▶ [What is needed]
When counting, include every line of the data that holds "type", then state the total alone.

▶ [Data shown]
+ + + + + + +

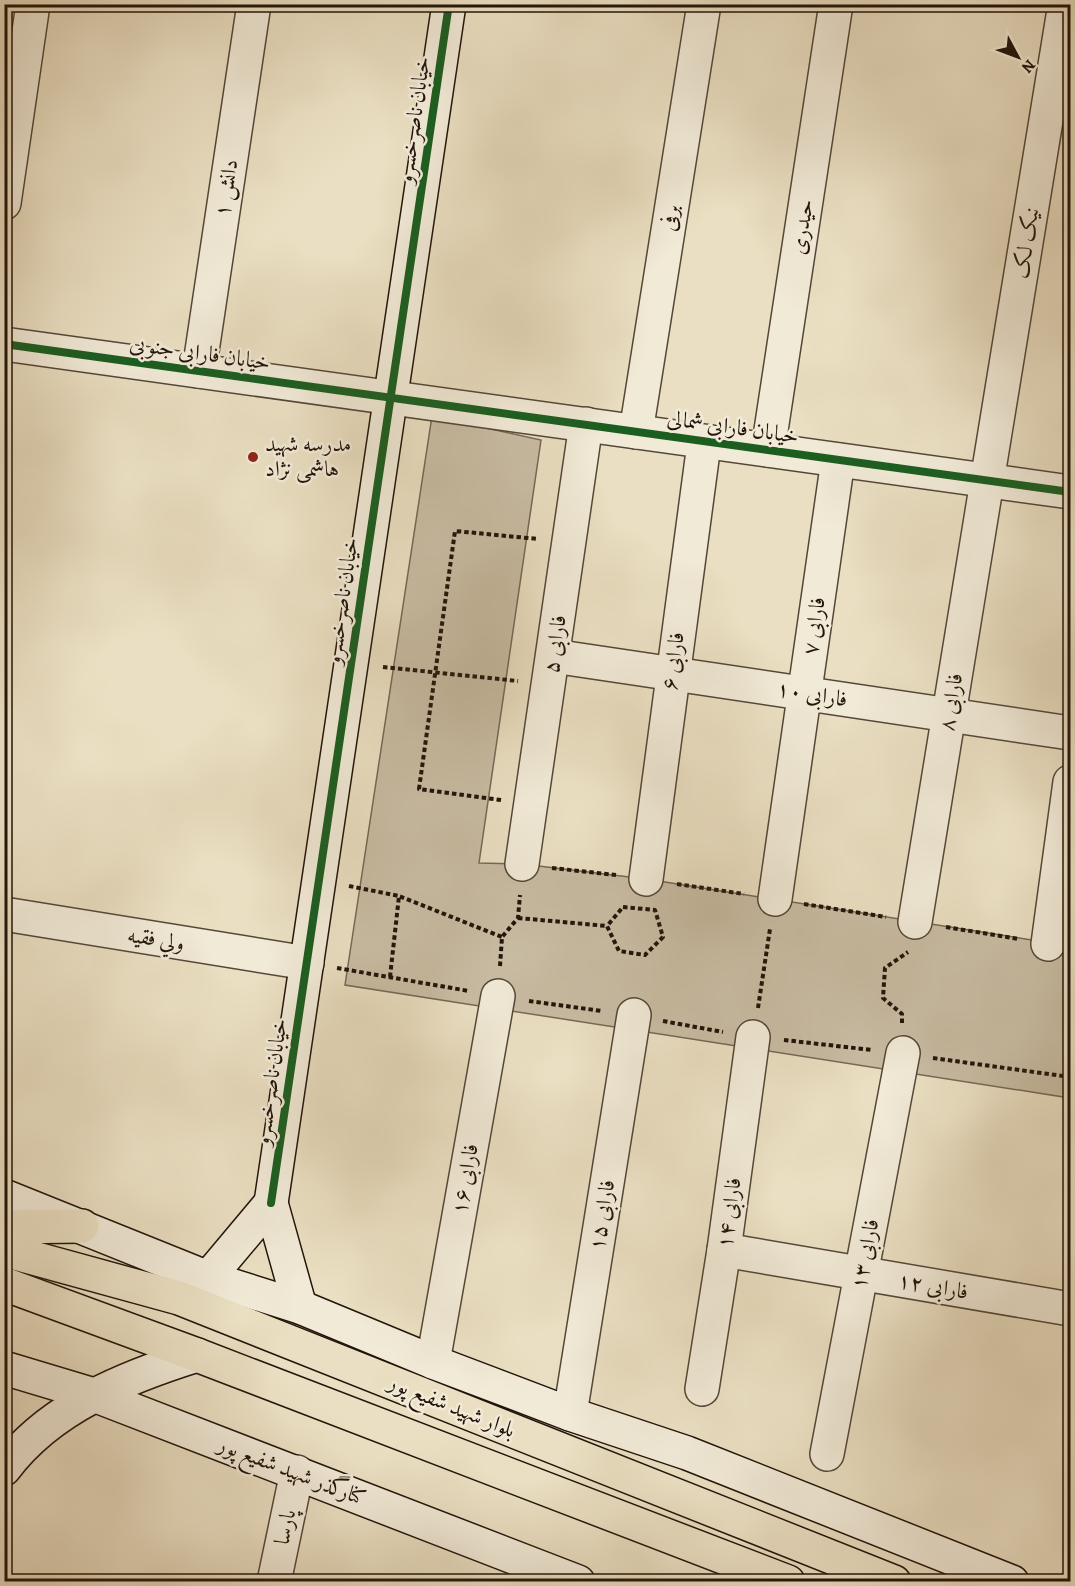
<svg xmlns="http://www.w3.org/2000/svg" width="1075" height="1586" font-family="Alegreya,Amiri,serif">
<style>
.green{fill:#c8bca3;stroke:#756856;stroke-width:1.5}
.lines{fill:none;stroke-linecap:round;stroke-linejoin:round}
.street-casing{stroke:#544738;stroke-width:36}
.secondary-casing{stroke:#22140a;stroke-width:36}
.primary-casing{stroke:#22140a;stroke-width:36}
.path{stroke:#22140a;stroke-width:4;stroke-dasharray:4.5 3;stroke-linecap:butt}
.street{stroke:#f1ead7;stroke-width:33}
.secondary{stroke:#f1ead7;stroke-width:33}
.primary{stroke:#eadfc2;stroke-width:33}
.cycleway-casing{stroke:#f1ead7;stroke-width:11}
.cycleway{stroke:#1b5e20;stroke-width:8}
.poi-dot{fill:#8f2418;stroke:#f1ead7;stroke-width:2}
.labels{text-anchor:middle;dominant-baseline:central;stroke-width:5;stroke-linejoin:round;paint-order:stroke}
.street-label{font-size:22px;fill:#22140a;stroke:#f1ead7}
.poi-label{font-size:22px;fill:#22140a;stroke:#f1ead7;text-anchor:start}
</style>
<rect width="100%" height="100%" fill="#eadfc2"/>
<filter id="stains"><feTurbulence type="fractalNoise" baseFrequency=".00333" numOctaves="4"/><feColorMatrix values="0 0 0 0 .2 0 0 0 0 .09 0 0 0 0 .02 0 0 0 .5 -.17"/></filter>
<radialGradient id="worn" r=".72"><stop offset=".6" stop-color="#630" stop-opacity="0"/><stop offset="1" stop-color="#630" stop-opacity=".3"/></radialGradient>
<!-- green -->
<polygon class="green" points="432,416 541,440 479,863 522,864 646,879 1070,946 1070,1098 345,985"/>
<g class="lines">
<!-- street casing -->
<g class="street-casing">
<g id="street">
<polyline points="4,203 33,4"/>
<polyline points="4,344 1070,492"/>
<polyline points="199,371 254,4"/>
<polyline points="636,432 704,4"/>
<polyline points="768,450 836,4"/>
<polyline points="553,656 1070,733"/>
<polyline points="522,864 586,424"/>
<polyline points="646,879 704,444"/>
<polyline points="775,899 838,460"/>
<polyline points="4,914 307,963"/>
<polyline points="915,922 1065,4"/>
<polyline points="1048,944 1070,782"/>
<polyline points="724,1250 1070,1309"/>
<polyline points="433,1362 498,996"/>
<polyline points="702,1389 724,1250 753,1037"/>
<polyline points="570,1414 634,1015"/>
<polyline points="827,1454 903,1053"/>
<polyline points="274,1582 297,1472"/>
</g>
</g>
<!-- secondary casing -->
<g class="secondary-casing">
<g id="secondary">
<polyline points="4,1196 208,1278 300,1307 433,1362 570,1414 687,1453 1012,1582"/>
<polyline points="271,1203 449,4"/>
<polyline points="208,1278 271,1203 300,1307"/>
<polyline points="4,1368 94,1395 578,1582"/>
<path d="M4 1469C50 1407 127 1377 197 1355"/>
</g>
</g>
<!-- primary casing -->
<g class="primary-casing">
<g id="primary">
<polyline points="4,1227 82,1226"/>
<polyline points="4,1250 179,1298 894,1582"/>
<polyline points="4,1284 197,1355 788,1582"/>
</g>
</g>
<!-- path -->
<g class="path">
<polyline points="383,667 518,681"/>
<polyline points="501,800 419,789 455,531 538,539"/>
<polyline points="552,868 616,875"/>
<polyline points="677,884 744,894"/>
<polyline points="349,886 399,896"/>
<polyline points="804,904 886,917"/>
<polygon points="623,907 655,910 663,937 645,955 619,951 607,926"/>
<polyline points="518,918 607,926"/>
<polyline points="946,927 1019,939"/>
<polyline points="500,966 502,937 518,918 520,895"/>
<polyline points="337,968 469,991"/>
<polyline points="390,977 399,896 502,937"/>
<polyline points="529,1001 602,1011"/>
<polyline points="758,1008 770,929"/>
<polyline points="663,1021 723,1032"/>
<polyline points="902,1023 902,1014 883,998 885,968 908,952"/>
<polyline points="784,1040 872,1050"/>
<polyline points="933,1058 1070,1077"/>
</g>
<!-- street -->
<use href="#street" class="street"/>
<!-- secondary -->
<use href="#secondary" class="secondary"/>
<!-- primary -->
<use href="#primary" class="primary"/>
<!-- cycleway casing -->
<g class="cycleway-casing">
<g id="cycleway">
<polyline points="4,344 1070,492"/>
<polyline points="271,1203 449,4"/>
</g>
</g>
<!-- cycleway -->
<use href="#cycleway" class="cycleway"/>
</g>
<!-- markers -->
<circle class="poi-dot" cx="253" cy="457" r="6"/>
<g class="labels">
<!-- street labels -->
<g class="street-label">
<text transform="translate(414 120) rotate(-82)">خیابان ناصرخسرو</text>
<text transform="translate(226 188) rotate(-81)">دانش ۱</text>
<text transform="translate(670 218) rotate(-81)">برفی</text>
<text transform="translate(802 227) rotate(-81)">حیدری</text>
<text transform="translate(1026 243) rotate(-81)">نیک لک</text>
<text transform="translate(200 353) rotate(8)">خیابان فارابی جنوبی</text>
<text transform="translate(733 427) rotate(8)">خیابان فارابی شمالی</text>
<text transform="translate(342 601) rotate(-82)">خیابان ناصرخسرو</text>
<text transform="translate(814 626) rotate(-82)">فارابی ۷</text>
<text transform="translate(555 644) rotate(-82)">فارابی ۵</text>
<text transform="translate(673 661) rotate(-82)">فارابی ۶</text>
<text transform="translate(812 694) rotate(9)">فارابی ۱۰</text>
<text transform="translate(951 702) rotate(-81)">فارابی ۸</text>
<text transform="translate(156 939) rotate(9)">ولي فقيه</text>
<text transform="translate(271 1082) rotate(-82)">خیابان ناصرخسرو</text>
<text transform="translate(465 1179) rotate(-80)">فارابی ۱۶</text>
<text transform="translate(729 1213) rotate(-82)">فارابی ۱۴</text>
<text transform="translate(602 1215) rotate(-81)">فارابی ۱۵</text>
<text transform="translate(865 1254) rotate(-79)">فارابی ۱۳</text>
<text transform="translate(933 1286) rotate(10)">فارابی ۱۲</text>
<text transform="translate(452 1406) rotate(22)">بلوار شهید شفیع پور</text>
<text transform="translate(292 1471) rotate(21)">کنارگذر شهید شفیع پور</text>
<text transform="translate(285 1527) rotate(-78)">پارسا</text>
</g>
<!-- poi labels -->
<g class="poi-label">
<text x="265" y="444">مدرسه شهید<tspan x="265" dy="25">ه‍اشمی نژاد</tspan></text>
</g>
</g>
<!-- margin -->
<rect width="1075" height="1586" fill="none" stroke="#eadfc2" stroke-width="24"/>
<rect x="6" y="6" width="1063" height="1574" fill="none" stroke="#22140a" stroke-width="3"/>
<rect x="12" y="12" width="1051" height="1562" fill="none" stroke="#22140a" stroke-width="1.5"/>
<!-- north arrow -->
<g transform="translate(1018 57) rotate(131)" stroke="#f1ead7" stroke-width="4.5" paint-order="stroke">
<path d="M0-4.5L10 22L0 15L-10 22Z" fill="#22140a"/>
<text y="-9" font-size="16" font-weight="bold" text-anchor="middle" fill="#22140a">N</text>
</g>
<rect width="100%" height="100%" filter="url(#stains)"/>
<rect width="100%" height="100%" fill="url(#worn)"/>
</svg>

+ + + + + + +

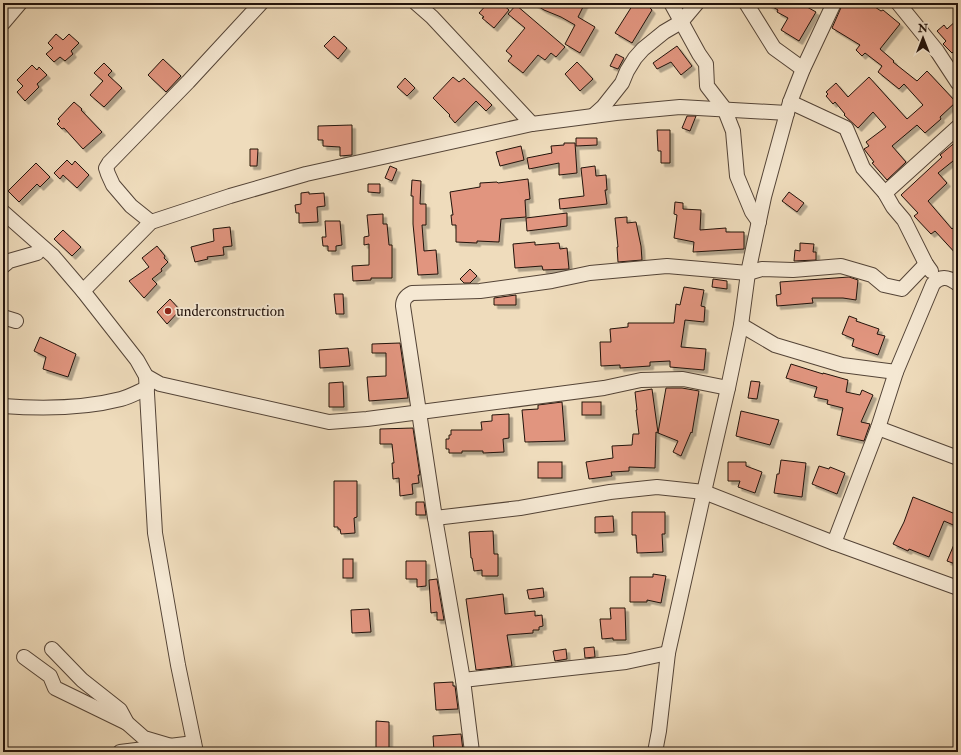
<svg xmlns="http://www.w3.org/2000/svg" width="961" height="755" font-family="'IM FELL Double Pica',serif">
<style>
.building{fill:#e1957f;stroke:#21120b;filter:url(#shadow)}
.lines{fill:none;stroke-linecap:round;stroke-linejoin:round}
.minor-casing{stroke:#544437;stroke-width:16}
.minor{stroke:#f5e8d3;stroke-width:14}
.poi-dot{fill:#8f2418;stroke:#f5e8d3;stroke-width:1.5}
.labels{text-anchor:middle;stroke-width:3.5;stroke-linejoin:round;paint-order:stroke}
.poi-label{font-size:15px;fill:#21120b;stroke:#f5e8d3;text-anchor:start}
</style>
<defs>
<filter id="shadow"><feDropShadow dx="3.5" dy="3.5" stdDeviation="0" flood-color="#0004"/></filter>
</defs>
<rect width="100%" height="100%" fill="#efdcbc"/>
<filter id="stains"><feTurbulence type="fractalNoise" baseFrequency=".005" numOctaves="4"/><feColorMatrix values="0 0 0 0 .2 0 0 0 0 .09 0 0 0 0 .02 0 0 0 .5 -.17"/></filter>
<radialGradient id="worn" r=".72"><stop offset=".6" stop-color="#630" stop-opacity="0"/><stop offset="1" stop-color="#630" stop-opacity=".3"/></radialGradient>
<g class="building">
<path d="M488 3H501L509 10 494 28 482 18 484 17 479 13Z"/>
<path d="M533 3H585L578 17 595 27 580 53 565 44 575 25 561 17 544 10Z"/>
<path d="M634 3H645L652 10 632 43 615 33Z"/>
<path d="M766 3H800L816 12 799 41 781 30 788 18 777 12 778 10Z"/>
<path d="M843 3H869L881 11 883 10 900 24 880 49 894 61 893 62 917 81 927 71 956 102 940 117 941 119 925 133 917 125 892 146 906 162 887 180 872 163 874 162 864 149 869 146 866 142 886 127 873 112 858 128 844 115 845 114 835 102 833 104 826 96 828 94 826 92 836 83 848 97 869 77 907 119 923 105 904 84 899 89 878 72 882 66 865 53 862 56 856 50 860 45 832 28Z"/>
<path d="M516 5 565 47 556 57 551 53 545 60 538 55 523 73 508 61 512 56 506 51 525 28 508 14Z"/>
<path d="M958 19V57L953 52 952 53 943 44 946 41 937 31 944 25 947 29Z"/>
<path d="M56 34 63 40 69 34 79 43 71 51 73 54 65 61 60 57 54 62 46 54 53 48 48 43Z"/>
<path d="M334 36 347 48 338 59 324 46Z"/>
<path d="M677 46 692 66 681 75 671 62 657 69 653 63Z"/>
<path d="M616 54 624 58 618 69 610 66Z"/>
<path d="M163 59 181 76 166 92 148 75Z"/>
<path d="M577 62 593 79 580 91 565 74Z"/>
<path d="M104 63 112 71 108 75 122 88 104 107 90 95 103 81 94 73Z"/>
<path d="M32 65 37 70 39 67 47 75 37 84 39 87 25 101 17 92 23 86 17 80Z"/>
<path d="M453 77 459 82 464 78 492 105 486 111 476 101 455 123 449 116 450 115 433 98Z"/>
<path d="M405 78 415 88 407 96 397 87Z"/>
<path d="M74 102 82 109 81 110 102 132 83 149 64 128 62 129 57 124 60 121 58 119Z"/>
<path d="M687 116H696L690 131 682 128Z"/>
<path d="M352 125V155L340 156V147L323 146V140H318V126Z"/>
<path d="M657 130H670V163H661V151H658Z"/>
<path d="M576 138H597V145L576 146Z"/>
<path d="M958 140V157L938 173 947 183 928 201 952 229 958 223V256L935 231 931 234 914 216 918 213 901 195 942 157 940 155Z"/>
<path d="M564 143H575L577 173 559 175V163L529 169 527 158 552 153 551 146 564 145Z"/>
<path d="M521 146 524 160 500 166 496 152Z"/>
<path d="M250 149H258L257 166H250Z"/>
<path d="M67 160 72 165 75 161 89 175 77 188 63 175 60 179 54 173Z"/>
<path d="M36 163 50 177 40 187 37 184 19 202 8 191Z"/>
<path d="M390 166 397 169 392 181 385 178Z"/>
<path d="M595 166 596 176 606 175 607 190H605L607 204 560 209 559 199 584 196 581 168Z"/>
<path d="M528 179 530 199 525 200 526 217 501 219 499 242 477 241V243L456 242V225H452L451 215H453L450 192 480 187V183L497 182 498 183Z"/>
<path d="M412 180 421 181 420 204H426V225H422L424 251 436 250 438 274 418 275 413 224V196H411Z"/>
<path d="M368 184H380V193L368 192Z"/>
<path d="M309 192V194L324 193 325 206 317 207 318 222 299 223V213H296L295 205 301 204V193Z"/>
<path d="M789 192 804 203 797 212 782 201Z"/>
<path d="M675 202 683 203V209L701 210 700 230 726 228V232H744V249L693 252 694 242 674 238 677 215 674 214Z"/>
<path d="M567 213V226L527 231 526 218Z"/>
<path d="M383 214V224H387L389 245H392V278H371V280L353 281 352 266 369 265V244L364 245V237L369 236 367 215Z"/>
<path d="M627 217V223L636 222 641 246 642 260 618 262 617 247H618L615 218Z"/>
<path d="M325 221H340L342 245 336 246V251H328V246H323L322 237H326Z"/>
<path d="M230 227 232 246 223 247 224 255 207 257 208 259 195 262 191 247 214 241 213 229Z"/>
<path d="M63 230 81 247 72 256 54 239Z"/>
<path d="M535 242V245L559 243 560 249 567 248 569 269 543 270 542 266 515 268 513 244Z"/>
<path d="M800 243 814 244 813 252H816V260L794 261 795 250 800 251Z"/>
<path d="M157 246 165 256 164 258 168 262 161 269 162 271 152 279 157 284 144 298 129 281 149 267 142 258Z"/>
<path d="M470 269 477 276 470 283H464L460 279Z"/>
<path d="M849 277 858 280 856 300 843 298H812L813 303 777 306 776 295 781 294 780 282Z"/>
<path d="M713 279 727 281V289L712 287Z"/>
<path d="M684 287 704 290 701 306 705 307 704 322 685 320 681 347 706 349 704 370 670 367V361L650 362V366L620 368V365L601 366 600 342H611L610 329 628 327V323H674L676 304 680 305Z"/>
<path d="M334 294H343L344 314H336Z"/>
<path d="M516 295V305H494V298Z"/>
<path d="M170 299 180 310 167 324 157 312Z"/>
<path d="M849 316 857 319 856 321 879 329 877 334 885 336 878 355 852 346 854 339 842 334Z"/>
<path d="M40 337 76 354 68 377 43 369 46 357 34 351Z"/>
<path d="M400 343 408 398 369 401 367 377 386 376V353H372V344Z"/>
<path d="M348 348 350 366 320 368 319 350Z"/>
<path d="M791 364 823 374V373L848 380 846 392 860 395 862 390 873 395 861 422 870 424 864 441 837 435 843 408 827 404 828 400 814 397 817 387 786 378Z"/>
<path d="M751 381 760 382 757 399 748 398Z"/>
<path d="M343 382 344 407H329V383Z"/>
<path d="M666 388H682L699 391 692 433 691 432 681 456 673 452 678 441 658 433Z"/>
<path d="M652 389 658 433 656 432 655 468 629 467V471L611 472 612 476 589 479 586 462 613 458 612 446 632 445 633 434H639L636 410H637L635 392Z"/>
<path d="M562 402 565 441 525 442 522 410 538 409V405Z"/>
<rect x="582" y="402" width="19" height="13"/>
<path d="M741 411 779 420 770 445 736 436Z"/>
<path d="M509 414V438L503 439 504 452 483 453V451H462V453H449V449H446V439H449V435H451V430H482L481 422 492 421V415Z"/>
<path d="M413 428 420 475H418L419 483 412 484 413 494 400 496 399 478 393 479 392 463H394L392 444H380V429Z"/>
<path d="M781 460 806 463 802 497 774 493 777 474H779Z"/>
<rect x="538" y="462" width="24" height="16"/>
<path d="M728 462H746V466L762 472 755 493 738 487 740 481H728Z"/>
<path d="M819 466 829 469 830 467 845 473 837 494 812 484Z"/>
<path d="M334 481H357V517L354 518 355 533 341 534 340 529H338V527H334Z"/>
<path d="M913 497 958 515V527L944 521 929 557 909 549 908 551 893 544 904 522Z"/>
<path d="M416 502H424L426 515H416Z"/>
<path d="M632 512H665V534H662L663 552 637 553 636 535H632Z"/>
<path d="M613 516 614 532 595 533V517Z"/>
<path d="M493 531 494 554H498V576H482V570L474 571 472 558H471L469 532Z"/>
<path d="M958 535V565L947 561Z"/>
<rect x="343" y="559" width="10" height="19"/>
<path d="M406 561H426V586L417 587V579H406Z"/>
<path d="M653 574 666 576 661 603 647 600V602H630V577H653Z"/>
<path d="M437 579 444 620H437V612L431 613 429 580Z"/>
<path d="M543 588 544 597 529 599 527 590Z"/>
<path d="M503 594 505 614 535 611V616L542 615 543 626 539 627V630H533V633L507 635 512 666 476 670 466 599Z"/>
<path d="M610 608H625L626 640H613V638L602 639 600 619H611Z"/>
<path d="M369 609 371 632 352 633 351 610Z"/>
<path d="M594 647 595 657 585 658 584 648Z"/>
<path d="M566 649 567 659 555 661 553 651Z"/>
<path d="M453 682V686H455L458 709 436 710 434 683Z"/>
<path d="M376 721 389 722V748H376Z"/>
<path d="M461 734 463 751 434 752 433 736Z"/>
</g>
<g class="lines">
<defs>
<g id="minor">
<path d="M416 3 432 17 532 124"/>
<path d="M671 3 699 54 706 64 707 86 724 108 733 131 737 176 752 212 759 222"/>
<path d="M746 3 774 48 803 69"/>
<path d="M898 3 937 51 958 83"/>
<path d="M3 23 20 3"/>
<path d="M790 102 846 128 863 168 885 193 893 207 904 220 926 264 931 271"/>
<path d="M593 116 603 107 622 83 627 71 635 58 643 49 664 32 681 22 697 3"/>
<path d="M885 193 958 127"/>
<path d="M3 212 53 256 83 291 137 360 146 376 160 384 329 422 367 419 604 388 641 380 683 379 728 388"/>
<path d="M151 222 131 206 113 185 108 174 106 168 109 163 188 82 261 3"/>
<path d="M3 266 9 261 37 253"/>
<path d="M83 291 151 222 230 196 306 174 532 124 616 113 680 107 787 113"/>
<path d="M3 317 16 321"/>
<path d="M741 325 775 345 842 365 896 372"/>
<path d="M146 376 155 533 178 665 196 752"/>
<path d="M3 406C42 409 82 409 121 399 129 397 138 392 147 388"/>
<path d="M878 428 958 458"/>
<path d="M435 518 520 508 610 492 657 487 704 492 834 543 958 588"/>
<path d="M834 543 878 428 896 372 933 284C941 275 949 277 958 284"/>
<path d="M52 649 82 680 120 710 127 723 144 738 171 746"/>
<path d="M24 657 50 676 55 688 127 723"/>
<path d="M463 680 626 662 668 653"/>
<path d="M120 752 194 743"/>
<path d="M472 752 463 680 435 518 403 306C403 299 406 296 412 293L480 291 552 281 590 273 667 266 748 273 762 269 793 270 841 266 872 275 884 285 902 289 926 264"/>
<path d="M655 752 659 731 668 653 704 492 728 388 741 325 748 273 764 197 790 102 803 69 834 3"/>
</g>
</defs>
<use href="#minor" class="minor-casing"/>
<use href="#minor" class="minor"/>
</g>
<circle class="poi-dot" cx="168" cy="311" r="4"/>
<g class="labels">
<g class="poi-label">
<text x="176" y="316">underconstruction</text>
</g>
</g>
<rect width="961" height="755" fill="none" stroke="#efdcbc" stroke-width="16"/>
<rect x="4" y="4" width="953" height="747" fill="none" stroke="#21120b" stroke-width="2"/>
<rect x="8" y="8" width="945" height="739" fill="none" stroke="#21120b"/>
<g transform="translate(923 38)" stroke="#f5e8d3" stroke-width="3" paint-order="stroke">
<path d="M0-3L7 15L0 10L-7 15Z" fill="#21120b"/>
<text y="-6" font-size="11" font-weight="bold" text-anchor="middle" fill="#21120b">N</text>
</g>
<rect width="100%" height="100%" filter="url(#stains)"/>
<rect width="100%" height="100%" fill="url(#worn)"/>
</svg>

+ + + + + + +

▶ [Answer box]
2